(Dataset entries)
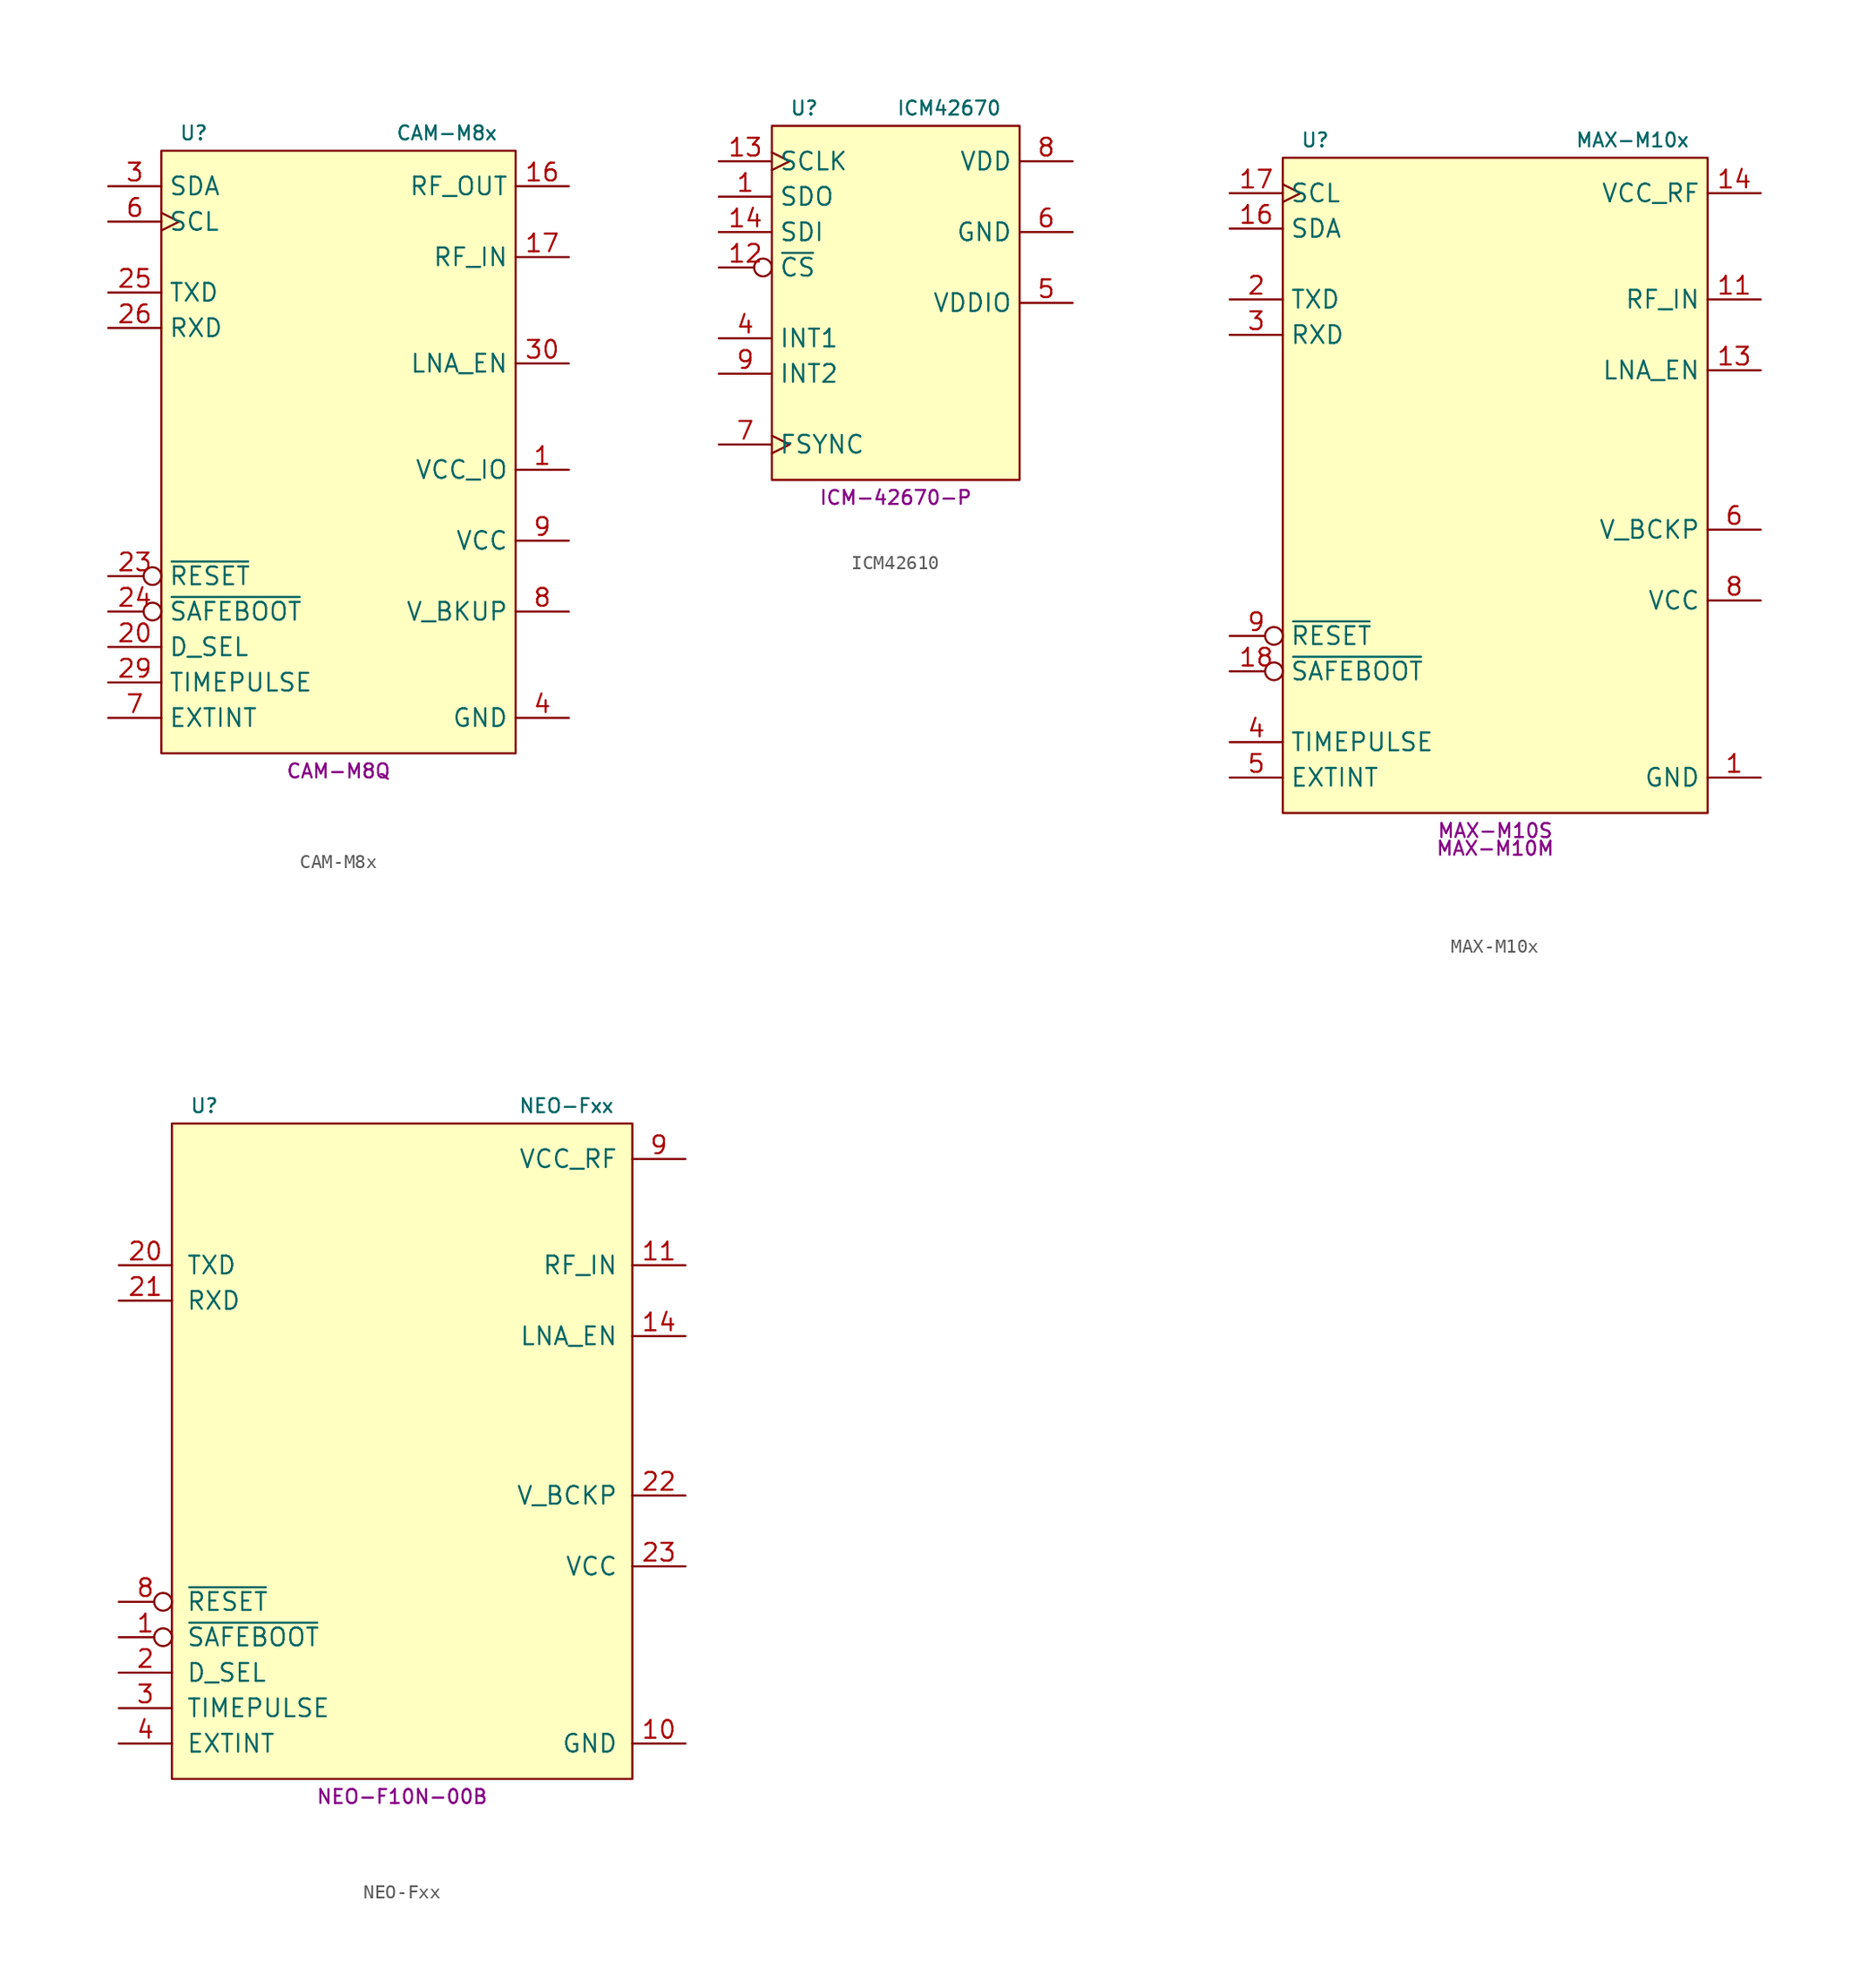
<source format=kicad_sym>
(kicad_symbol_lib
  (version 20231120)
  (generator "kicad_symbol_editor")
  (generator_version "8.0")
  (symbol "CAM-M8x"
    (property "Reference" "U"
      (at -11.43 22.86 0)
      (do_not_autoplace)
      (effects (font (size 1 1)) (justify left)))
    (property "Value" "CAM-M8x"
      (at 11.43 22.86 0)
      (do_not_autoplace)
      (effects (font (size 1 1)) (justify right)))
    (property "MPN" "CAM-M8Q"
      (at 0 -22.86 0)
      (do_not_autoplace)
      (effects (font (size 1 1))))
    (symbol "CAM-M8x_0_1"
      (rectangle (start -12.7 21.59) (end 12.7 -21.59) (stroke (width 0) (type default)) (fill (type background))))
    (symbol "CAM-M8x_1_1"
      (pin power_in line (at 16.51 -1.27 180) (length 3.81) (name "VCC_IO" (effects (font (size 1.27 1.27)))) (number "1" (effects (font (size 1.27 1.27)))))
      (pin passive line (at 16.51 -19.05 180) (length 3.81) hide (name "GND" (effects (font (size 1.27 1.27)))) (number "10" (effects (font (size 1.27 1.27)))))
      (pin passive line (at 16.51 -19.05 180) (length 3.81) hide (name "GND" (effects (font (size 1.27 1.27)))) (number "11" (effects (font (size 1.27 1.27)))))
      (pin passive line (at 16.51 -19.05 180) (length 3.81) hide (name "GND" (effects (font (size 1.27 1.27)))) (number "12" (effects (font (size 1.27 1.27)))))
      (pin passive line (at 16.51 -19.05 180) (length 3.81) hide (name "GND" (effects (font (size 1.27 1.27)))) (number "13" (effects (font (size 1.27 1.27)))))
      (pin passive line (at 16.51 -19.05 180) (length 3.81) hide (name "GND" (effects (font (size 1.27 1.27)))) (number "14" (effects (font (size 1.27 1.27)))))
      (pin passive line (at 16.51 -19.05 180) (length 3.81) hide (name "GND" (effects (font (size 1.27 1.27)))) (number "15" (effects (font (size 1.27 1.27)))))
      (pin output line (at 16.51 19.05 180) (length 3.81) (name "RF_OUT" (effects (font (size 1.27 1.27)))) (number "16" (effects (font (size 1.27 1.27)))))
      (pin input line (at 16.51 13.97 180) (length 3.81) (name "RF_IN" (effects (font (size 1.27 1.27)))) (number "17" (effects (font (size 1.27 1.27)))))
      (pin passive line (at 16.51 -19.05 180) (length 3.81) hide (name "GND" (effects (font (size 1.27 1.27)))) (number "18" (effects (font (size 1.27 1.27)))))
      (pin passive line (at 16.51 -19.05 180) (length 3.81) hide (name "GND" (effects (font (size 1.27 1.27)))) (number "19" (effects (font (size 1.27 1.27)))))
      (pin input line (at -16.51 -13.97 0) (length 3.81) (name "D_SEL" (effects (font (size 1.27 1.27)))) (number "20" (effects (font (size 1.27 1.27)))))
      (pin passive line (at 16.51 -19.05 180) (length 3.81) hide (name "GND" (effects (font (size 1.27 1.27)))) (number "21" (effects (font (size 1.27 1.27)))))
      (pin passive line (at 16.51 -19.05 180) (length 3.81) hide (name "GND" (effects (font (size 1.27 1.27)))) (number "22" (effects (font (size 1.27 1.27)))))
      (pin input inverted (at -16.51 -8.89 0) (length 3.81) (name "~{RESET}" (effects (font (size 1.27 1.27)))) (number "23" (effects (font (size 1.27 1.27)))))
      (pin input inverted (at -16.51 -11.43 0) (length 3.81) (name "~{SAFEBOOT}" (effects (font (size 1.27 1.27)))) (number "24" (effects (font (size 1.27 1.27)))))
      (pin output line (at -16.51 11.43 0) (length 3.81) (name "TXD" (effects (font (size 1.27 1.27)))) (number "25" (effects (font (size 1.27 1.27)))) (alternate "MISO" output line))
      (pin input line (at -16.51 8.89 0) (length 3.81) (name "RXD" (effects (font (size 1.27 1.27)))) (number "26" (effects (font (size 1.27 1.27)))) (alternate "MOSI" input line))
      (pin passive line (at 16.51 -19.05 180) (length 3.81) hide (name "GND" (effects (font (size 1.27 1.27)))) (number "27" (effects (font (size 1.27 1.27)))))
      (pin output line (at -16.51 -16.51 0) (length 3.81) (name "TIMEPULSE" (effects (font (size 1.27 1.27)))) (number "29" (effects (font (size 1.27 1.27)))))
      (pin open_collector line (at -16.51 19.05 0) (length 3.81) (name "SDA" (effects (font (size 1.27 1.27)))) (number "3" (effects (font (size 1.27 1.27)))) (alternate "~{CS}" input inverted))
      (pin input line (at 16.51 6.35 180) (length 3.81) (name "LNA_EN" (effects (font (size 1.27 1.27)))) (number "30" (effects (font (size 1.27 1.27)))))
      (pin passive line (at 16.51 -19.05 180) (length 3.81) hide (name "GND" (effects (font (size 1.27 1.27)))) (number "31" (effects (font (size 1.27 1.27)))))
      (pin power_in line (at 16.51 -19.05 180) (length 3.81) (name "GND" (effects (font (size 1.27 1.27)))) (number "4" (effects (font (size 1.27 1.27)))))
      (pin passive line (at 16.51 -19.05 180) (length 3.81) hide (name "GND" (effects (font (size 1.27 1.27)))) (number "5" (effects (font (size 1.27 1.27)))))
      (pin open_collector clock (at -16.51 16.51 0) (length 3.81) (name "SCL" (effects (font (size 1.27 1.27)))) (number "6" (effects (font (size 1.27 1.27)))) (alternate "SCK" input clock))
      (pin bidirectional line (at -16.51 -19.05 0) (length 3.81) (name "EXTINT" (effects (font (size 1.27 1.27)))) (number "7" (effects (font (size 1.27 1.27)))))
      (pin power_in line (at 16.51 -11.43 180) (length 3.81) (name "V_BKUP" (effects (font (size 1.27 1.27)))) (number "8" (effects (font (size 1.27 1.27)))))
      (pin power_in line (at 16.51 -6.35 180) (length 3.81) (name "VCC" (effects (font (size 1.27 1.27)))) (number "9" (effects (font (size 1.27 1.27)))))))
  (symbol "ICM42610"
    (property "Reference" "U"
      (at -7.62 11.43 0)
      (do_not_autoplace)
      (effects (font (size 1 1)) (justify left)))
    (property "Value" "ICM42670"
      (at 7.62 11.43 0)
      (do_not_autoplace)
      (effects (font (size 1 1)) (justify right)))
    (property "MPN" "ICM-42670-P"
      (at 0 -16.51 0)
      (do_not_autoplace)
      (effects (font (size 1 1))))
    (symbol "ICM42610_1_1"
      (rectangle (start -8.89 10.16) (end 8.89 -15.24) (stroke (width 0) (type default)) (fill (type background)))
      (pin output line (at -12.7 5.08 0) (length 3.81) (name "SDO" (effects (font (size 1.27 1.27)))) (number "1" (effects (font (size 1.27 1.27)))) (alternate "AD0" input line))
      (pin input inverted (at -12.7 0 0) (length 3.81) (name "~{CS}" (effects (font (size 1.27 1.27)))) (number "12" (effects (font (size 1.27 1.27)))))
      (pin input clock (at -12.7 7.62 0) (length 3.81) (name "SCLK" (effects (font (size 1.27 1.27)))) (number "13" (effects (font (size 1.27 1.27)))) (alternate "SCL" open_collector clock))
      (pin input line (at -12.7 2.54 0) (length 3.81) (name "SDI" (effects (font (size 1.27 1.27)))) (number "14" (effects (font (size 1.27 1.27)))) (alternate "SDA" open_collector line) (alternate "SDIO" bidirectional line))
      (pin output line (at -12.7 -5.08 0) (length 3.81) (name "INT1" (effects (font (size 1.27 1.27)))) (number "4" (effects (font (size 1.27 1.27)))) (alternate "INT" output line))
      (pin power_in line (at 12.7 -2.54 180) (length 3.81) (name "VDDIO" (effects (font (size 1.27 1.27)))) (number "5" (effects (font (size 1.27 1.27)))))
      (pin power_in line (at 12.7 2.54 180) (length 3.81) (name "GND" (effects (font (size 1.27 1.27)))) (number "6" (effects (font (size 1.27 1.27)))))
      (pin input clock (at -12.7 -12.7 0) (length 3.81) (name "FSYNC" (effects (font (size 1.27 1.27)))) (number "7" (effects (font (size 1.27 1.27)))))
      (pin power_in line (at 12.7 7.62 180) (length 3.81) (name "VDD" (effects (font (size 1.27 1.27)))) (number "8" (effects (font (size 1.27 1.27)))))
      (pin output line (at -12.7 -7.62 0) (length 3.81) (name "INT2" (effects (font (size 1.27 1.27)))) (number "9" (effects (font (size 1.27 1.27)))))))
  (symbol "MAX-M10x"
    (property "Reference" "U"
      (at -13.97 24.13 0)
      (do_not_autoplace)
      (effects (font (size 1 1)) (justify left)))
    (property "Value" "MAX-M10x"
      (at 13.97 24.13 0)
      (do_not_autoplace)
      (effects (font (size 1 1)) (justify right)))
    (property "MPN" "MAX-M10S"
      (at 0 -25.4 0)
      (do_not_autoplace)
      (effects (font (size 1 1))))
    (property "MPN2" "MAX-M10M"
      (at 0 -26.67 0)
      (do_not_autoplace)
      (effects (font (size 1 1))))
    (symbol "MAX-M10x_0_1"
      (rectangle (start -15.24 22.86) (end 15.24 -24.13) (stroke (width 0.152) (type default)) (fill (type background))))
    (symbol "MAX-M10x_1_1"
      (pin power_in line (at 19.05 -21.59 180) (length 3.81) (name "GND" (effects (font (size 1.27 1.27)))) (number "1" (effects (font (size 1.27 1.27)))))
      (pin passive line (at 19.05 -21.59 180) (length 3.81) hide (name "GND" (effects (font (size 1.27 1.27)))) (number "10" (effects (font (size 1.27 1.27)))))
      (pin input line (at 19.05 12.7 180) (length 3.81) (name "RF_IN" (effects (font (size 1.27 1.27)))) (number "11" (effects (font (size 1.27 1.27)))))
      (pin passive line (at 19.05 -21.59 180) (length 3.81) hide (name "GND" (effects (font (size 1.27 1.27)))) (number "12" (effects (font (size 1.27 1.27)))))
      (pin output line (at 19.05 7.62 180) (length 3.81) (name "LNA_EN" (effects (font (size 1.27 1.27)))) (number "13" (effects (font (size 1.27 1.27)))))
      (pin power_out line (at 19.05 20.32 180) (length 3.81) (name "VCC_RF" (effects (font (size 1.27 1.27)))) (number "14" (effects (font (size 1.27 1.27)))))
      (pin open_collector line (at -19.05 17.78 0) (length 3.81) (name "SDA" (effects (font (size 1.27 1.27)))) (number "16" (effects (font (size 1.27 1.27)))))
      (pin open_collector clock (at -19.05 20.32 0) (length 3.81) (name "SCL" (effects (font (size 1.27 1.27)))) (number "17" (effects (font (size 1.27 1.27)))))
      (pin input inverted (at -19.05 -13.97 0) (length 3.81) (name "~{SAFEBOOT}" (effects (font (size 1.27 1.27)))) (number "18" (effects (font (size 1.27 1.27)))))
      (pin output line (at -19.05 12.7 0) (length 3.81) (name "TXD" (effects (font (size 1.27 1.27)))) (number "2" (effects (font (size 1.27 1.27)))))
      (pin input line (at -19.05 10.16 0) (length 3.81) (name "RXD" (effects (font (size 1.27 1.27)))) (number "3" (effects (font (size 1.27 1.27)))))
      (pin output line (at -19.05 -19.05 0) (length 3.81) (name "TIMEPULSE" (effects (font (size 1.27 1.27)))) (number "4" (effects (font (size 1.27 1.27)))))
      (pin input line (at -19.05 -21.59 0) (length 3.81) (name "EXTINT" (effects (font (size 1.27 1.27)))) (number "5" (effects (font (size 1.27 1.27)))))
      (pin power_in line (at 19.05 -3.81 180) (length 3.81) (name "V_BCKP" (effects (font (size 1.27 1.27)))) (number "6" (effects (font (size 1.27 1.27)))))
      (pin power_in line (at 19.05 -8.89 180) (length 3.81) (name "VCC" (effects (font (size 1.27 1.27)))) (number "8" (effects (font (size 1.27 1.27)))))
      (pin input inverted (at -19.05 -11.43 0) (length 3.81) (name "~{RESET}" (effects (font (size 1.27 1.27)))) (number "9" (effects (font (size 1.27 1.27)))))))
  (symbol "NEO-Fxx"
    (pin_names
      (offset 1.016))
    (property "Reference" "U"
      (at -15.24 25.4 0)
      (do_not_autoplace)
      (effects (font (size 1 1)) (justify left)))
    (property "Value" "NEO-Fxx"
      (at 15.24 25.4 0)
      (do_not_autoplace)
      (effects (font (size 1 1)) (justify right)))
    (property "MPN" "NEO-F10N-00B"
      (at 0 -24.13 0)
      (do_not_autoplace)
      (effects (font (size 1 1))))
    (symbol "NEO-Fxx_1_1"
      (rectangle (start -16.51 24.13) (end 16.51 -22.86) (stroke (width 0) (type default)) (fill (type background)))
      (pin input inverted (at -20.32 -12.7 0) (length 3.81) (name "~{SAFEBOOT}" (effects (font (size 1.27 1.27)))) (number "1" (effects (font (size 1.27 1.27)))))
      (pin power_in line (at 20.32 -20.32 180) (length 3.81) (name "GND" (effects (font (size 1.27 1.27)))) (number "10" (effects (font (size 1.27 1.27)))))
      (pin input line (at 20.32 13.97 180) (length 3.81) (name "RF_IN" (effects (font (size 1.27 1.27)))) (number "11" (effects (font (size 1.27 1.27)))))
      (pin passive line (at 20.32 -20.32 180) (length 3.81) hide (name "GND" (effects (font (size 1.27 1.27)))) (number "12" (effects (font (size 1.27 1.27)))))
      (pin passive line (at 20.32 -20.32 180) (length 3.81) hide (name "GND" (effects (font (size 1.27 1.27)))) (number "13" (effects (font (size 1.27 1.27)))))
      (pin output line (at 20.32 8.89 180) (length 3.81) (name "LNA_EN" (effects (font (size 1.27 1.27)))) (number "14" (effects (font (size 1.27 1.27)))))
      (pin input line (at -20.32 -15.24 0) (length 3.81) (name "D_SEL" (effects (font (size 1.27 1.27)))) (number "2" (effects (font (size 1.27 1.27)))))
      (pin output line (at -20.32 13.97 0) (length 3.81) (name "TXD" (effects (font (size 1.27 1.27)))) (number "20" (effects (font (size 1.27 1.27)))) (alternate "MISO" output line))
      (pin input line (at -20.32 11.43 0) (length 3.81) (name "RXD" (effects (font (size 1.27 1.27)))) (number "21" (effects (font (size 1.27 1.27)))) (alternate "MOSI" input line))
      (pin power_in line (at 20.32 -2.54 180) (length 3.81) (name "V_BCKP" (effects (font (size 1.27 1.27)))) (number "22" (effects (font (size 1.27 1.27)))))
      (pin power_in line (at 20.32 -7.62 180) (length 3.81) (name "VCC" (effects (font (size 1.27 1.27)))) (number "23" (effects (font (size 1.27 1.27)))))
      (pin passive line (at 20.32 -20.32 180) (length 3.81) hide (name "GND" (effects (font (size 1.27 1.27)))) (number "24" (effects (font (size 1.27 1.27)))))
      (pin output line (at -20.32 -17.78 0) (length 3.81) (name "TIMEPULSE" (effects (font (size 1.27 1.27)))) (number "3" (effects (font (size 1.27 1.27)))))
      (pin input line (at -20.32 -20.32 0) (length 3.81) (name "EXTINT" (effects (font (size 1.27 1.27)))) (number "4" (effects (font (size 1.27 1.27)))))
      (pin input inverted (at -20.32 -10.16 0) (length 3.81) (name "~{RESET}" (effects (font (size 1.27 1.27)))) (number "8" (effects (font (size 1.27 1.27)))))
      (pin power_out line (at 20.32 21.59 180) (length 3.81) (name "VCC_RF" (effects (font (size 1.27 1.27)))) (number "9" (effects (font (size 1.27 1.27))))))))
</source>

**Exercise goal**
Repeat, exactly as they stand above, the lines from the line with "(pin power_in line (at 20.32 -2.54" to the line with "(pin power_in line (at 20.32 -7.62", both lines included.

**Answer**
      (pin power_in line (at 20.32 -2.54 180) (length 3.81) (name "V_BCKP" (effects (font (size 1.27 1.27)))) (number "22" (effects (font (size 1.27 1.27)))))
      (pin power_in line (at 20.32 -7.62 180) (length 3.81) (name "VCC" (effects (font (size 1.27 1.27)))) (number "23" (effects (font (size 1.27 1.27)))))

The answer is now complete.